§ **PROBLEM STATEMENT**:
Copy out the data exactly, leaving the pictures behind.

§ **DATA LISTING**:
*-*-*
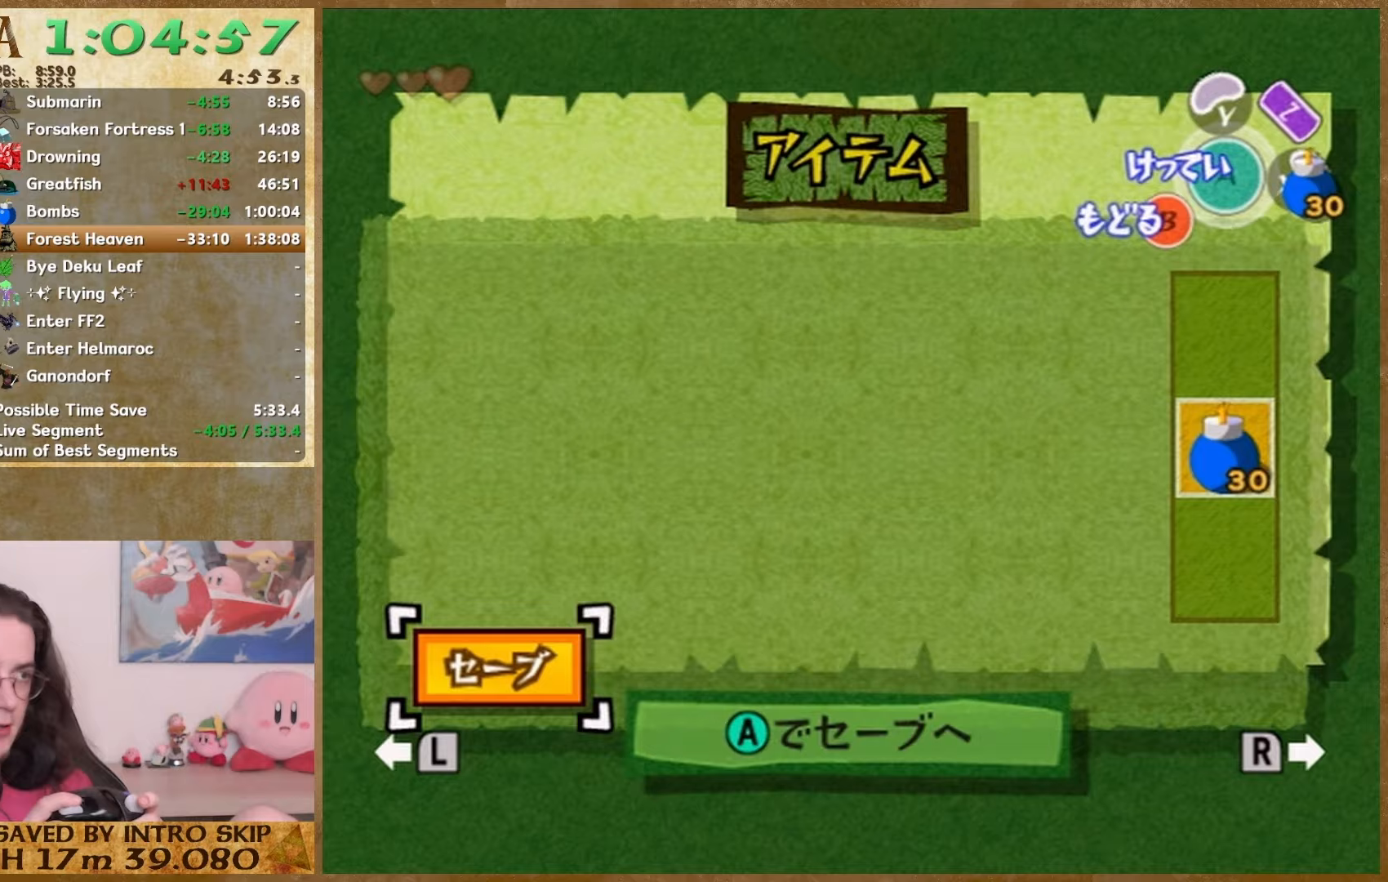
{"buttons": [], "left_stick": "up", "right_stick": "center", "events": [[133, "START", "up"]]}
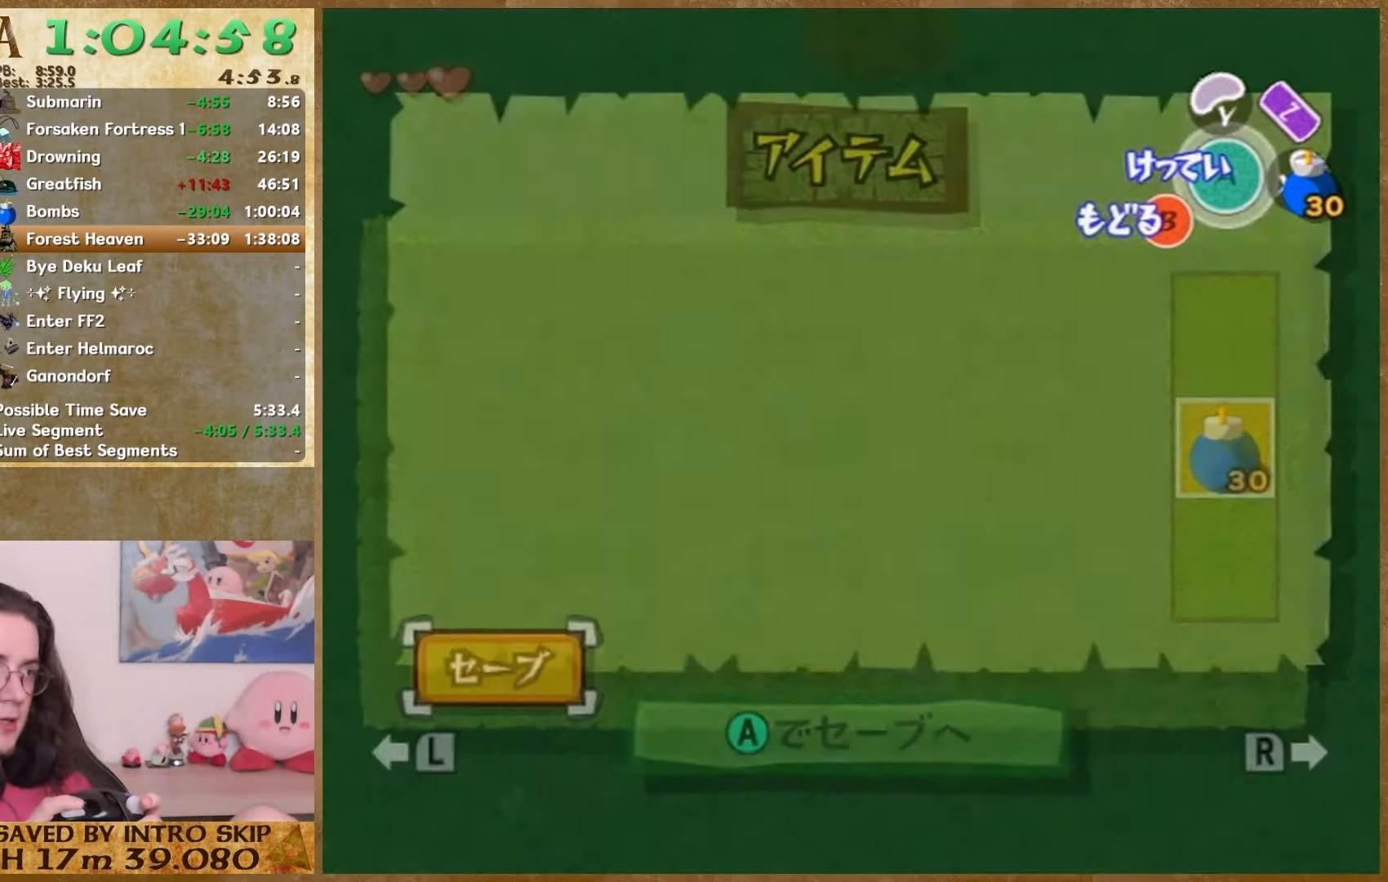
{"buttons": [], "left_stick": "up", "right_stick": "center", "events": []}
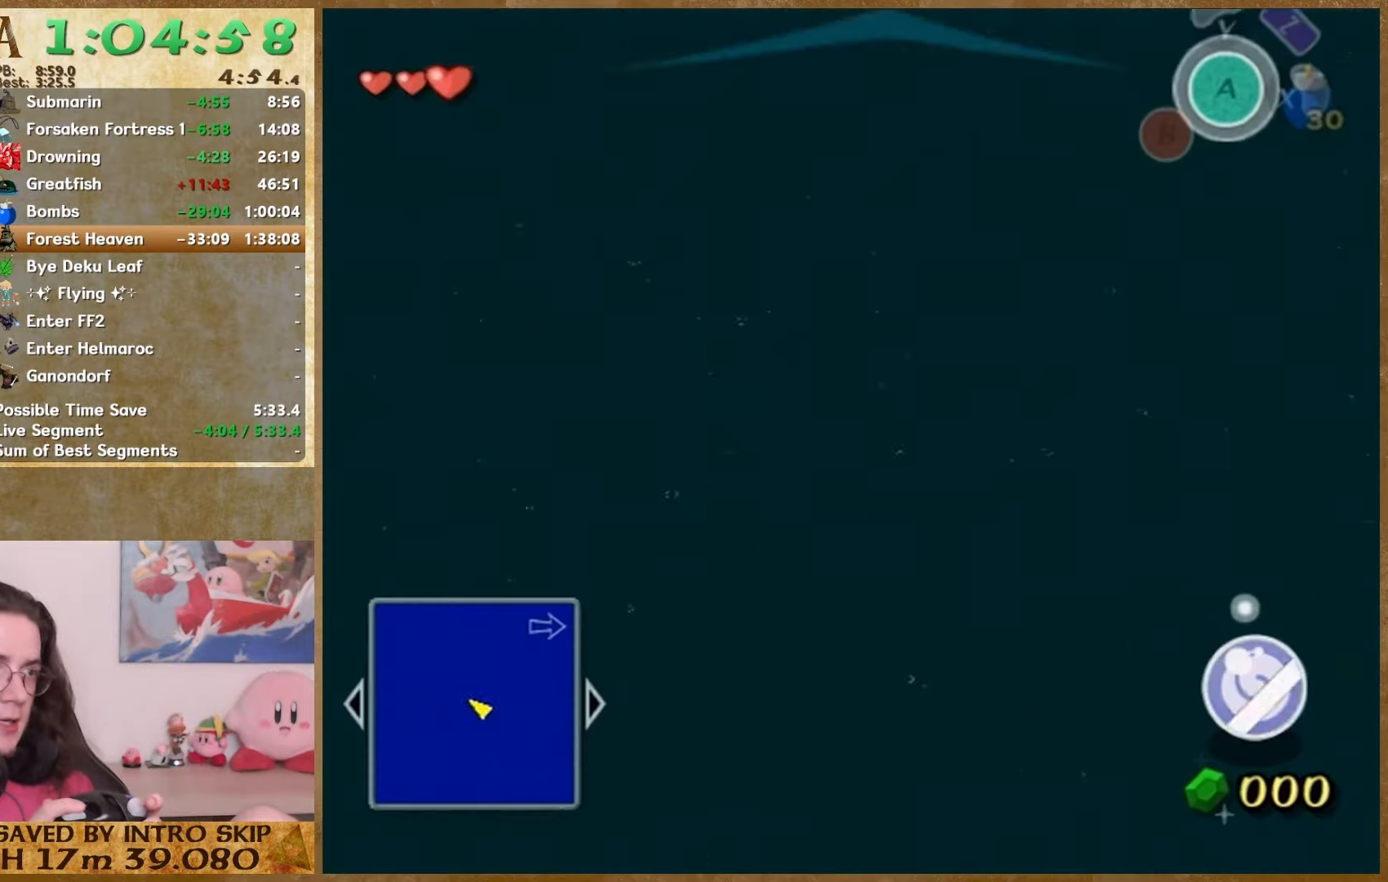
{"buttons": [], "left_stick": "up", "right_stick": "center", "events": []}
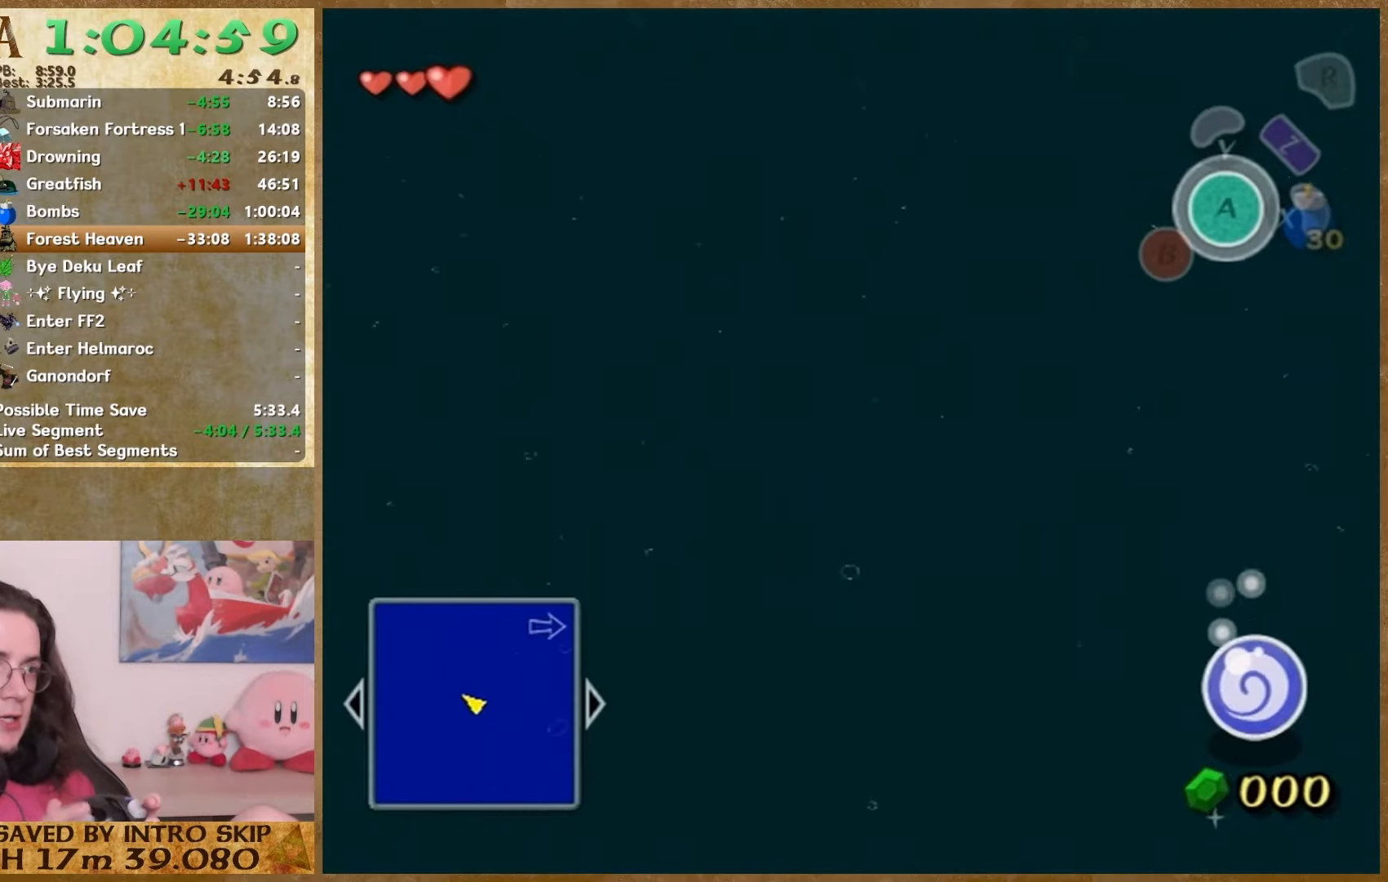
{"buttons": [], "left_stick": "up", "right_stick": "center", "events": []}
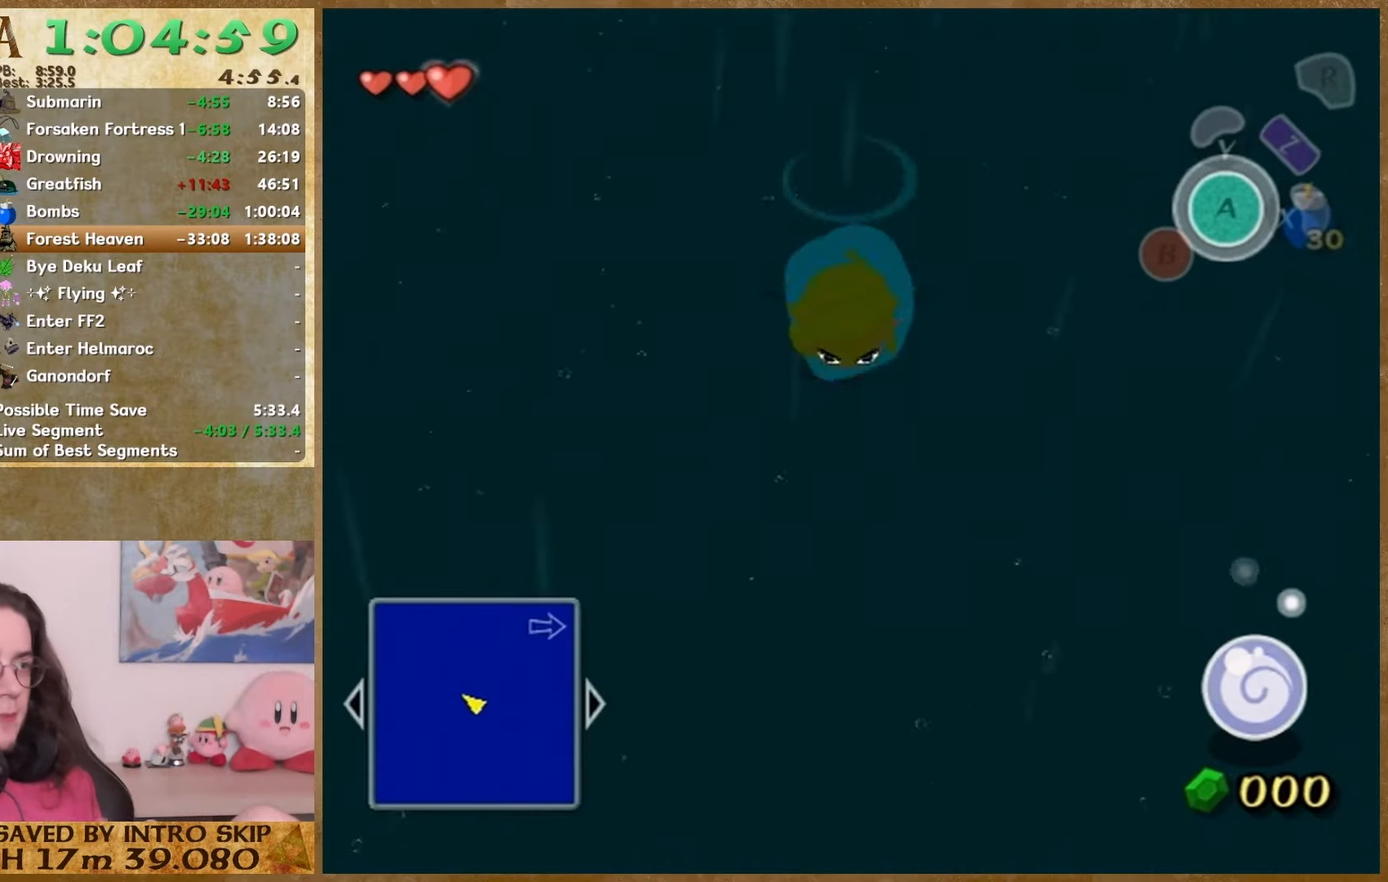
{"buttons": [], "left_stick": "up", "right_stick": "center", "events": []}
*-*-*
§ **WRITTEN SOLUTION**:
{"buttons": [], "left_stick": "up", "right_stick": "center", "events": [[133, "START", "up"]]}
{"buttons": [], "left_stick": "up", "right_stick": "center", "events": []}
{"buttons": [], "left_stick": "up", "right_stick": "center", "events": []}
{"buttons": [], "left_stick": "up", "right_stick": "center", "events": []}
{"buttons": [], "left_stick": "up", "right_stick": "center", "events": []}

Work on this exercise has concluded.